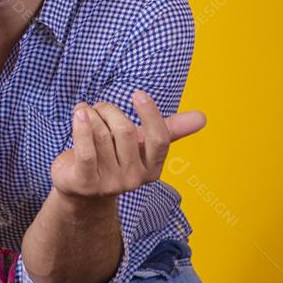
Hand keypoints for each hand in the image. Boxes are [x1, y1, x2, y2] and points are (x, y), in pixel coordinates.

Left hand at [50, 90, 205, 200]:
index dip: (151, 115)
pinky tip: (79, 113)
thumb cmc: (114, 157)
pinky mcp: (85, 183)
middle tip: (99, 108)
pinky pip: (86, 150)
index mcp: (151, 168)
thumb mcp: (141, 143)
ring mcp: (109, 184)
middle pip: (124, 131)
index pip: (159, 140)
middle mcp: (133, 179)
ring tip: (84, 113)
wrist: (80, 188)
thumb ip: (170, 130)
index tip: (139, 94)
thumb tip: (203, 117)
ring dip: (90, 114)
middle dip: (109, 110)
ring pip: (102, 134)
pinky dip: (81, 127)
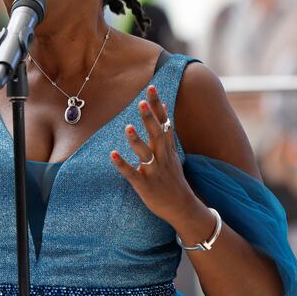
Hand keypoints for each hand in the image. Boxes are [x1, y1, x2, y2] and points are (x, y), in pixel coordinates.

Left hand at [109, 85, 199, 225]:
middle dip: (149, 118)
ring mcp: (154, 171)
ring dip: (136, 140)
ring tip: (127, 127)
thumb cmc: (173, 179)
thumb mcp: (173, 154)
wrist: (183, 207)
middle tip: (141, 102)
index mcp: (167, 148)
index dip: (157, 105)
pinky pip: (132, 174)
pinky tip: (113, 155)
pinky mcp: (144, 185)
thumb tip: (163, 110)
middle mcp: (162, 157)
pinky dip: (122, 165)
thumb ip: (166, 133)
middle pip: (156, 134)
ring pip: (145, 153)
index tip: (151, 87)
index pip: (163, 122)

::::

Prompt -
Copy verbatim the span of lines that begins with the line holding "middle mcp: (162, 157)" and ends at the last line of the records.

Solution -
middle mcp: (162, 157)
pinky dip: (122, 165)
thumb ip: (166, 133)
middle pip: (156, 134)
ring pip: (145, 153)
index tip: (151, 87)
index pip: (163, 122)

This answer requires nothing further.